"""

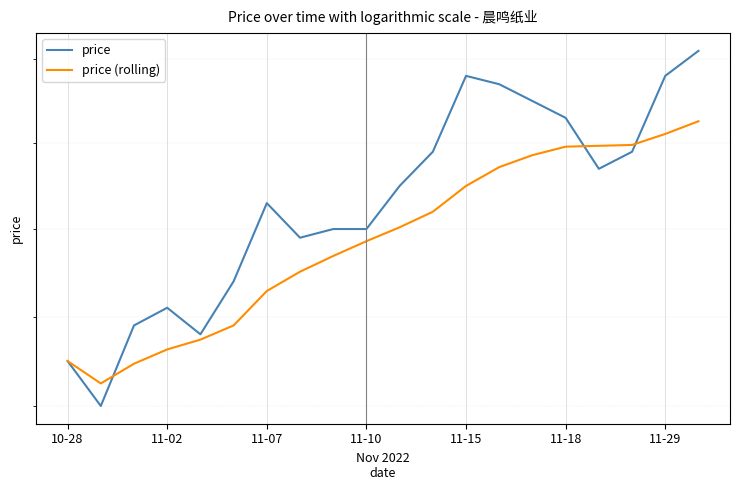

True or false: price has more than 1 points higher than both neighbors.

True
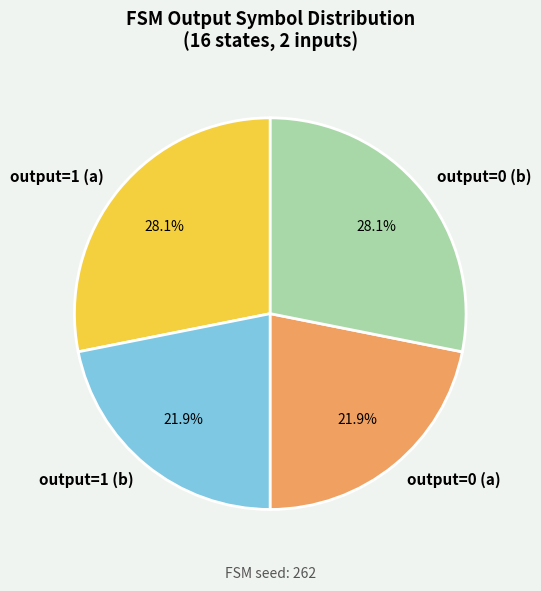

Does any single category account for the majority?

No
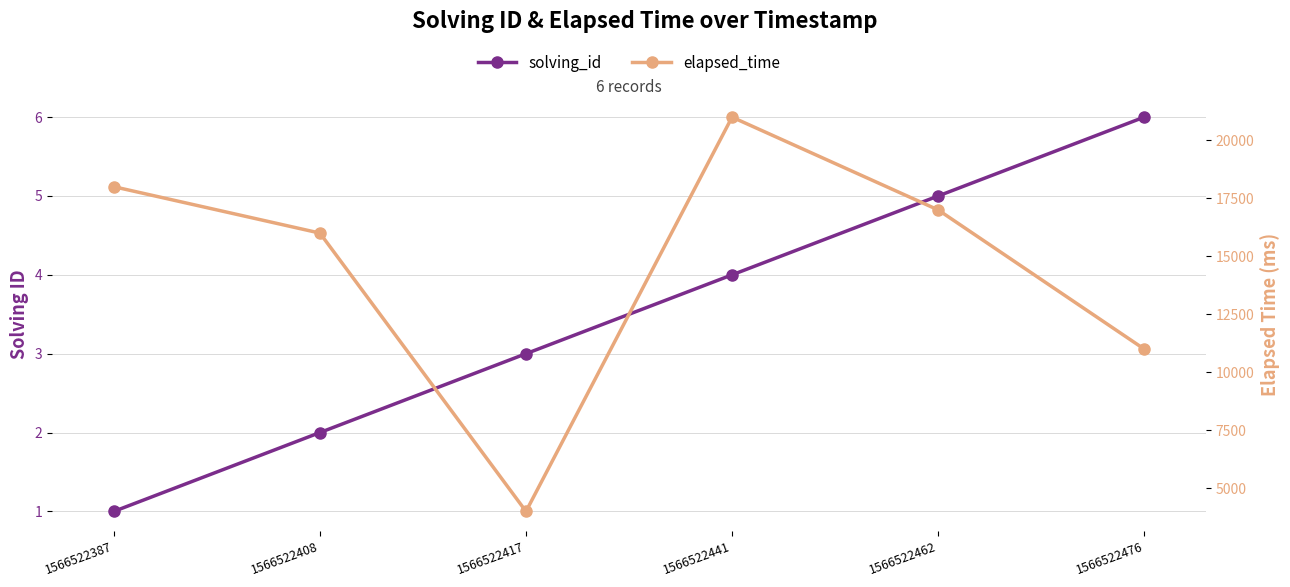

At which label does elapsed_time reach its peak?

1566522441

"""

### HOW TO COMPLETE THIS TASK
Transcribe the text of all the items above verbatim, line by line, and omit the pictures.

### RESULT BELOW
True or false: price has more than 1 points higher than both neighbors.

True

Does any single category account for the majority?

No

At which label does elapsed_time reach its peak?

1566522441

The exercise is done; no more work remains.